Le chef d’état-major de l’Armée nationale populaire par intérim, le général-major Saïd Chanegriha, a installé jeudi le général-major Mohammed Bouzit dans les fonctions de Directeur général de la Documentation et de la Sécurité extérieure DDSE en remplacement du Colonel Remili Kamel-Eddine, a indiqué le ministère de la Défense nationale. Cette nomination à un poste sensible du renseignement suit une série de changements à la tête de structures sensibles de l’Armée.


«Monsieur le général-major a tenu à demander aux cadres de cette Direction, toutes catégories confondues, de soutenir et d’assister leur nouveau Chef, à travers leur engagement, à tous les niveaux et dans la limite de leurs prérogatives, en s’acquittant des missions qui leur sont dévolues, avec la rigueur et l’assiduité requises, de manière à assurer la protection des intérêts suprêmes de l’Algérie», a noté le communiqué du ministère de la Défense peu habitué à communiquer lorsqu’il s’agit de changement à la tête des structures sensibles de la sécurité de l’armée. C’est également un communiqué du ministère de la Défense nationale qui a fini par confirmer il y a une semaine que le général Ouassini Bouazza, le désormais ex-chef de la DGSI, Direction générale de la sécurité intérieure, a été relevé de ses fonctions.

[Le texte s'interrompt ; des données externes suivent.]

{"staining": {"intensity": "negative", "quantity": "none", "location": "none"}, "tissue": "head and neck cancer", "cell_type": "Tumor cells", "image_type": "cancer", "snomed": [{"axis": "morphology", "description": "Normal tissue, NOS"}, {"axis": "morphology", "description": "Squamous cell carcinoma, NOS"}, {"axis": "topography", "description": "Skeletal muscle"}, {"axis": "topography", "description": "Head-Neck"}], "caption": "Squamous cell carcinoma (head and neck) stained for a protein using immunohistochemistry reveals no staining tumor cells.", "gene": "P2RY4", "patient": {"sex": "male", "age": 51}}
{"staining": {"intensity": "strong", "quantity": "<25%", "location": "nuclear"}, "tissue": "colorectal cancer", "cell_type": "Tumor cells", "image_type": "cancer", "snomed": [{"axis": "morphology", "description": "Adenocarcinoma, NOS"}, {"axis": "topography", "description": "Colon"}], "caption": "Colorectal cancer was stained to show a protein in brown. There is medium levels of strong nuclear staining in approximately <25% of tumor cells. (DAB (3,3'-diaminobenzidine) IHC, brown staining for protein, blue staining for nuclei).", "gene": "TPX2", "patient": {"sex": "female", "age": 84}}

Le général-major Saïd Chengriha avait procédé à l’installation du général Abdelghani Rachedi dans ses nouvelles fonctions de nouveau patron de la DGSI. «Je vous ordonne d’exercer sous son autorité et d’exécuter ses ordres et ses instructions dans l’intérêt du service, conformément au règlement militaire et aux lois de la République en vigueur, et par fidélité aux sacrifices de nos vaillants chouhadas et aux valeurs de notre glorieuse Révolution», avait ordonné le chef d’état-major Chengriha aux éléments de ce corps durant la cérémonie de nomination. Pour les observateurs, la nomination du général Rachedi n’était en réalité qu’une confirmation de l’homme dans le poste qu’il occupe, dans les faits, depuis au moins une semaine. Un communiqué de la présidence de la République avait en effet annoncé la nomination de Abdelghani Rachedi comme «directeur général adjoint» de la DGSI, mais avec «de larges prérogatives».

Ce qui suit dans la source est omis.